In a statement published on the official White House website, Biden conveyed best wishes from him and his wife, Jill Biden, for the Muslim community around the globe as the month of Ramadan begins in the US. Biden’s message came on the eve of the fasting month, when all Muslims in the country perform the first Taraweeh prayers, or special prayers performed after the Isha prayer. He started by recalling the difficult year America and other parts of the world experienced due to the coronavirus pandemic. “In this pandemic, friends and loved ones cannot yet gather together in celebration and congregation, and far too many families will sit down for iftar with loved ones missing,” he wrote. He recognised the achievements of American Muslims, saying they “have enriched our country since our founding”.

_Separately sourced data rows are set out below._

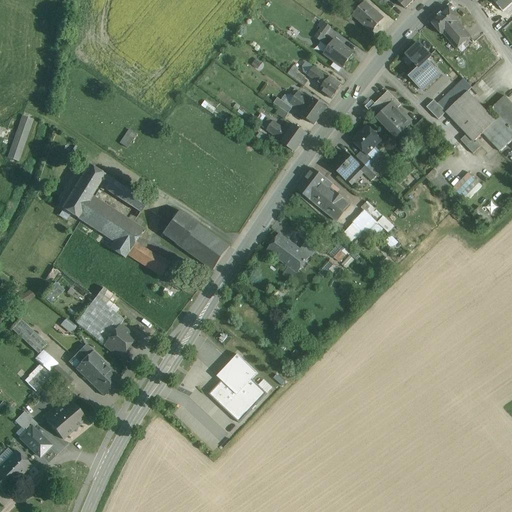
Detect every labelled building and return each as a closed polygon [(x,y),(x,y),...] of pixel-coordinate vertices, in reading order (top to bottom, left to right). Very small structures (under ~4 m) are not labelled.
[(396,0),(405,9),(414,0),(396,0)] [(511,0),(492,0),(503,12),(511,3),(511,0)] [(365,2),(352,16),(369,30),(373,25),(377,27),(384,19),(365,2)] [(511,3),(503,12),(505,14),(511,8),(511,9),(511,3)] [(448,7),(441,13),(438,16),(431,22),(442,35),(443,34),(458,21),(459,20),(451,11),(448,7)] [(321,29),(315,38),(323,43),(327,39),(324,37),(331,27),(322,21),(318,27),(321,29)] [(458,21),(443,34),(456,49),(471,37),(458,21)] [(353,53),(335,40),(324,54),(343,68),(353,53)] [(432,57),(418,44),(406,55),(419,68),(419,69),(428,61),(432,57)] [(423,91),(440,75),(428,61),(419,69),(419,68),(410,77),(423,91)] [(308,82),(296,73),(299,69),(294,65),(288,74),(304,86),(308,82)] [(329,78),(314,67),(308,76),(323,86),(329,78)] [(342,86),(330,76),(329,78),(323,86),(319,91),(332,100),(342,86)] [(464,79),(438,104),(446,113),(468,92),(472,88),(464,79)] [(312,101),(299,92),(295,97),(290,104),(303,113),(301,116),(314,125),(319,118),(319,119),(322,115),(327,108),(313,99),(312,101)] [(388,92),(375,104),(372,101),(365,107),(369,111),(396,139),(411,124),(397,110),(401,105),(388,92)] [(468,92),(446,113),(466,135),(461,140),(473,154),(481,146),(476,140),(483,134),(496,121),(468,92)] [(511,103),(505,96),(492,109),(500,117),(511,128),(511,103)] [(284,102),(278,98),(274,104),(280,108),(284,102)] [(438,104),(434,101),(427,108),(439,120),(446,113),(438,104)] [(292,108),(284,102),(280,108),(288,114),(292,108)] [(288,114),(280,108),(276,114),(284,120),(288,114)] [(23,116),(8,158),(17,161),(32,119),(23,116)] [(496,121),(483,134),(499,152),(511,139),(511,128),(500,117),(496,121)] [(424,119),(414,128),(422,136),(432,127),(424,119)] [(282,128),(273,122),(267,131),(283,142),(293,127),(287,122),(282,128)] [(283,142),(282,143),(295,152),(300,146),(303,142),(302,142),(307,135),(294,126),(293,127),(283,142)] [(367,127),(353,141),(362,150),(366,154),(367,154),(380,140),(367,127)] [(132,140),(125,135),(120,143),(127,148),(132,140)] [(87,153),(76,146),(70,154),(82,161),(87,153)] [(366,154),(362,150),(356,157),(366,166),(372,160),(367,154),(366,154)] [(359,166),(343,151),(331,165),(352,185),(363,174),(361,171),(357,168),(359,166)] [(89,166),(62,209),(77,219),(91,196),(98,185),(99,184),(104,175),(89,166)] [(376,177),(366,166),(361,171),(363,174),(371,181),(376,177)] [(332,184),(313,169),(297,190),(310,200),(336,221),(350,205),(328,188),(332,184)] [(442,192),(449,185),(437,172),(429,180),(442,192)] [(452,191),(462,202),(479,185),(469,174),(452,191)] [(147,203),(104,175),(99,184),(98,185),(101,186),(99,189),(103,191),(105,189),(140,212),(147,203)] [(144,229),(91,196),(78,218),(114,242),(110,249),(125,258),(127,255),(135,243),(144,229)] [(375,209),(367,202),(361,208),(369,215),(375,209)] [(230,247),(179,211),(162,234),(213,270),(230,247)] [(383,215),(377,221),(388,232),(394,225),(383,215)] [(297,248),(279,234),(267,251),(285,264),(297,248)] [(390,247),(397,244),(393,235),(386,239),(390,247)] [(324,247),(311,237),(307,242),(316,249),(321,253),(324,247)] [(316,249),(307,242),(301,250),(310,257),(316,249)] [(351,249),(343,242),(331,255),(339,262),(351,249)] [(157,258),(135,243),(127,255),(150,270),(157,258)] [(297,248),(285,264),(289,267),(297,274),(310,257),(301,250),(297,248)] [(157,258),(150,270),(161,277),(170,262),(159,255),(157,258)] [(346,269),(354,260),(350,256),(342,265),(346,269)] [(335,264),(331,261),(318,275),(323,279),(335,264)] [(335,264),(330,270),(340,279),(345,273),(335,264)] [(297,274),(289,267),(283,275),(292,281),(297,274)] [(55,282),(42,297),(51,305),(64,290),(55,282)] [(103,288),(76,323),(104,345),(120,325),(124,320),(115,313),(118,309),(108,302),(113,295),(103,288)] [(25,302),(34,295),(29,289),(20,296),(25,302)] [(47,344),(21,320),(12,330),(38,354),(47,344)] [(120,325),(104,345),(120,358),(136,337),(120,325)] [(121,379),(93,351),(92,351),(86,345),(74,358),(80,364),(75,369),(104,396),(121,379)] [(258,373),(238,355),(217,377),(222,381),(224,383),(222,386),(220,384),(209,395),(240,423),(268,394),(252,379),(258,373)] [(73,381),(56,366),(51,372),(68,387),(73,381)] [(42,371),(28,384),(35,392),(49,378),(42,371)] [(71,401),(67,397),(59,403),(64,408),(71,401)] [(64,408),(47,422),(63,440),(86,419),(71,401),(64,408)] [(24,412),(19,417),(31,428),(31,427),(33,429),(37,424),(24,412)] [(20,439),(39,457),(50,446),(33,429),(31,427),(31,428),(19,417),(15,422),(21,428),(23,430),(24,428),(28,431),(20,439)] [(16,434),(20,439),(28,431),(24,428),(23,430),(21,428),(16,434)] [(16,451),(0,467),(0,489),(4,494),(31,466),(16,451)]
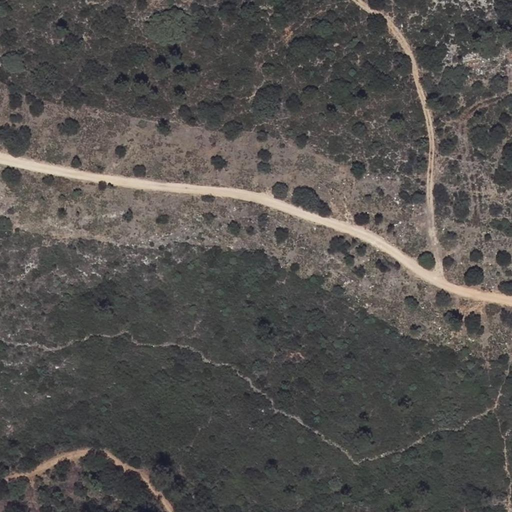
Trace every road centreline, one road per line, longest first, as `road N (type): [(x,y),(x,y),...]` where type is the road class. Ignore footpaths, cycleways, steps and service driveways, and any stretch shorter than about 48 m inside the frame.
road 1 (track): [(511,303),(460,293),(371,241),(256,194),(0,157)]
road 2 (track): [(359,0),(410,49),(421,85),(442,284)]
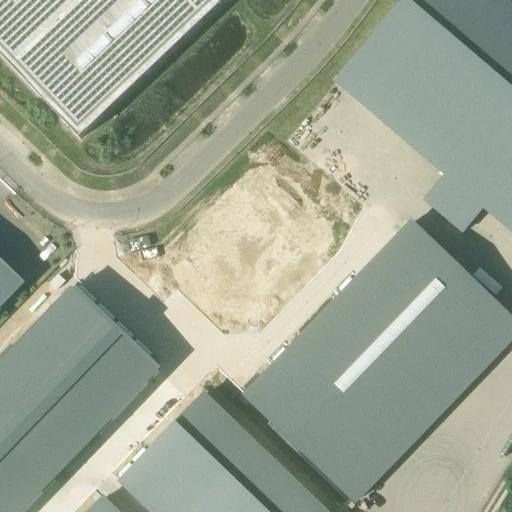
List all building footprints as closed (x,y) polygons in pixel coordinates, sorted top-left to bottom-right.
[(0,0),(0,55),(80,140),(227,0),(0,0)] [(511,12),(497,0),(408,0),(352,66),(511,202),(511,12)] [(497,0),(511,12),(511,8),(502,0),(497,0)] [(511,202),(352,66),(336,84),(446,178),(425,202),(462,234),(483,210),(511,234),(511,202)] [(407,210),(432,233),(440,224),(414,201),(407,210)] [(245,399),(337,488),(505,314),(412,224),(245,399)] [(0,260),(0,309),(24,284),(0,260)] [(70,286),(0,357),(0,511),(19,511),(157,370),(70,286)] [(511,320),(505,314),(337,488),(355,504),(511,340),(511,320)] [(92,511),(323,511),(204,397),(120,484),(149,511),(115,511),(103,501),(92,511)] [(328,511),(331,511),(341,502),(258,427),(248,438),(328,511)]
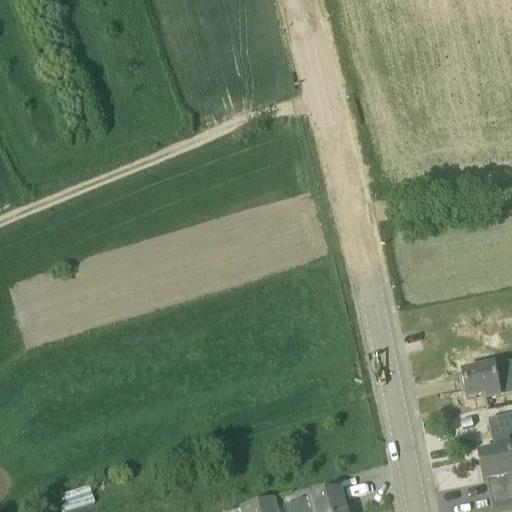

“They are as diverse and vibrant as the America they have helped build. Today, Muslims are leading in our efforts to fight COVID-19, playing a pioneering role in vaccine development and serving as frontline health care workers,” he said. “They are creating jobs as entrepreneurs and business owners, risking their lives as first responders, teaching in our schools, serving as dedicated public servants across the nation, and playing a leading role in our ongoing struggle for racial equity and social justice,” added the US president.
However, Biden recognised that American Muslims continued to be targeted by hate crimes, bullying and bigotry. He said these attacks are wrong, adding that “they must stop”. “No one in America should ever live in fear of expressing his or her faith. And my administration will work tirelessly to protect the rights and safety of all people,” he said. Biden said he had, on his first day in office, ended the “shameful” Muslim ban and would continue to stand up for the rights of Muslims anywhere in the world. The US president said he and his wife Jill were looking forward to resuming the traditional White House Eid celebration in person next year.